Essentially, as Frye observes, the Romantics take the Christian myth, and redefine it so as to have a "faith" that is compatible with the new order, but which still combats pure rationalism. But I am at a loss as to see how this should help them much at all. What are they doing on the most basic level? Well, they take divine transcendence out of the picture and replace it with Nature. Thus the sublime is now at one remove from us instead of at two (even here, you'd have to be pretty heretical in your Christianity in the first place to believe that we only have symbolic access to God such that he would be two removes from us to begin with. After all, Catholics believe that we don't just see Him and talk directly to Him; we eat Him. But that's another story, since we're in protestant, often fashionably liberal, England here). This is patently unhelpful though, since there's still that first leap of faith to get over: why should nature be the source of transcendence any more than God? They respond to the alleged lack of rationality in Christianity by denying that reason has anything at all to do with access to the transcendent. It's all in the "imagination", or the "poetic genius," as Blake likes to call it. Really, that if anything weakens the structural backing of faith. Why in the world should it be a relief to us to say: oh, well, it's not supposed to make rational sense, you're just supposed to get a feeling of sublimity from Nature? This requires as much--in fact, a lot more--blind faith than Christianity at its best does. We'd prefer to say: "Well, here are a ton of fairly compelling reasons why you should believe that this is real. Yes, we can't ultimately prove them, because they have their sources in what cannot be empirically measured, but you know, your scientific empericalism takes a bit of faith (please see David Hume) too, so what are we concerned about there?
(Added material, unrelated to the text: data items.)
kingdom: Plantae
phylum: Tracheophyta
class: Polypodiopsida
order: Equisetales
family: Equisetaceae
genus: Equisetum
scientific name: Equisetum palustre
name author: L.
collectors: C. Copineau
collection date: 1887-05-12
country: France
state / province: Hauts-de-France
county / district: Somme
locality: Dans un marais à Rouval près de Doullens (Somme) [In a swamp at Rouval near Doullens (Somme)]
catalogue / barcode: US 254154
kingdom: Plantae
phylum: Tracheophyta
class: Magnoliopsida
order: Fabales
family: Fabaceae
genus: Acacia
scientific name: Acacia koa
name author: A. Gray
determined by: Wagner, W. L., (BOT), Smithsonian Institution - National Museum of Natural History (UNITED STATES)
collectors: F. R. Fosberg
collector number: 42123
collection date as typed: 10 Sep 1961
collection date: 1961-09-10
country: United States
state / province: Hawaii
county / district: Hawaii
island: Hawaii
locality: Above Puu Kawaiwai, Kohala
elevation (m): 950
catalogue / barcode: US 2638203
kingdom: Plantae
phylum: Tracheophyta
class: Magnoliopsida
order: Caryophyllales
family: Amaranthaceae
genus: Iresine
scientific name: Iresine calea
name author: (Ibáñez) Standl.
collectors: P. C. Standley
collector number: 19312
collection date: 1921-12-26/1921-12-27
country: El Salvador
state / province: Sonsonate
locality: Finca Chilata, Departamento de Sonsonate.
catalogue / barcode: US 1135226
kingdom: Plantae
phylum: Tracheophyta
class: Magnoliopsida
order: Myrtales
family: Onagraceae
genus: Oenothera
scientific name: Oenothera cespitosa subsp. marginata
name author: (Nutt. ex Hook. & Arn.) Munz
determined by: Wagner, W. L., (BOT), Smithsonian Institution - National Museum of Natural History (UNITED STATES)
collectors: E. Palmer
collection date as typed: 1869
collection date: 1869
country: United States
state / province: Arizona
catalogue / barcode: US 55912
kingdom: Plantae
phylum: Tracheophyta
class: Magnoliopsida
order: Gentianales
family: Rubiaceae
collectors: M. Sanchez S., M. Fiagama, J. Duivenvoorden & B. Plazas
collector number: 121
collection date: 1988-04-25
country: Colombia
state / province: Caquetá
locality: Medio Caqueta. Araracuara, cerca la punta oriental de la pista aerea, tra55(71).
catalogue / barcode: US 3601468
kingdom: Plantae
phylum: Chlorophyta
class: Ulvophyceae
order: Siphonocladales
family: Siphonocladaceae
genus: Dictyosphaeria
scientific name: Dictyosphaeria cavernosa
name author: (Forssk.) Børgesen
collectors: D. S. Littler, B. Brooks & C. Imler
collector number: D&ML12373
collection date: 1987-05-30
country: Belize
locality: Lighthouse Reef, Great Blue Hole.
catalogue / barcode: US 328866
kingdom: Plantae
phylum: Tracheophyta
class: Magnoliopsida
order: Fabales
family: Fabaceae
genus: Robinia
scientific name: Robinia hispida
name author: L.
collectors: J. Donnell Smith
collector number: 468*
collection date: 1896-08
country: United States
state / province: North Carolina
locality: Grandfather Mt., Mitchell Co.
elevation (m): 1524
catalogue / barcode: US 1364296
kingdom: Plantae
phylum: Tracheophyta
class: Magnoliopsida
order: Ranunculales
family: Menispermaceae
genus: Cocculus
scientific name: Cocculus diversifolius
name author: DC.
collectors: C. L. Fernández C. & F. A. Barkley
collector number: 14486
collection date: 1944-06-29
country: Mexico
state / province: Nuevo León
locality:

Basically, all of this is to say that the Romantics seem to think that Pantheism is the answer to the crisis of faith. If you have problems with religious faith, I can't see that you're going to solve those effectively with pantheism, however. The biggest argument in favor of their approach, in fact, is simply that they get away from the language of religious faith that was then in such disfavor. So they rather got themselves to be taken more seriously than some raving preacher might. (Can you imagine Blake* as a cleric of the Church of England?)

Nonetheless, once you look past the veneer of "we're different from the religious people because we want faith to be individual and sourced in Nature", the Romantics really do have a very weak foundation for their "religion of poetry". At least, if they want it to be a serious contender against the forces of rationalism. So one can see without much difficulty why it collapsed so soon into the darkness of the Victorian poetic crisis of faith. That particular crisis I will be writing a paper on shortly, so more might be posted on it later.

*Of course, Blake in particular (he seems to be the only one to consider the relationship of religious faith and poetic faith very explicitly) does have some very legitimate gripes against the conventionalization of faith via the general political correctness of adopting certain tenets of Anglicanism in 19th century England. His complaints about "right being wrong" and wrong being right are fairly justified. If only he had realized that the Catholics would heartily agree with most of his complaints, he might not have misidentified this conventionalization as a problem intrinsic in Christianity.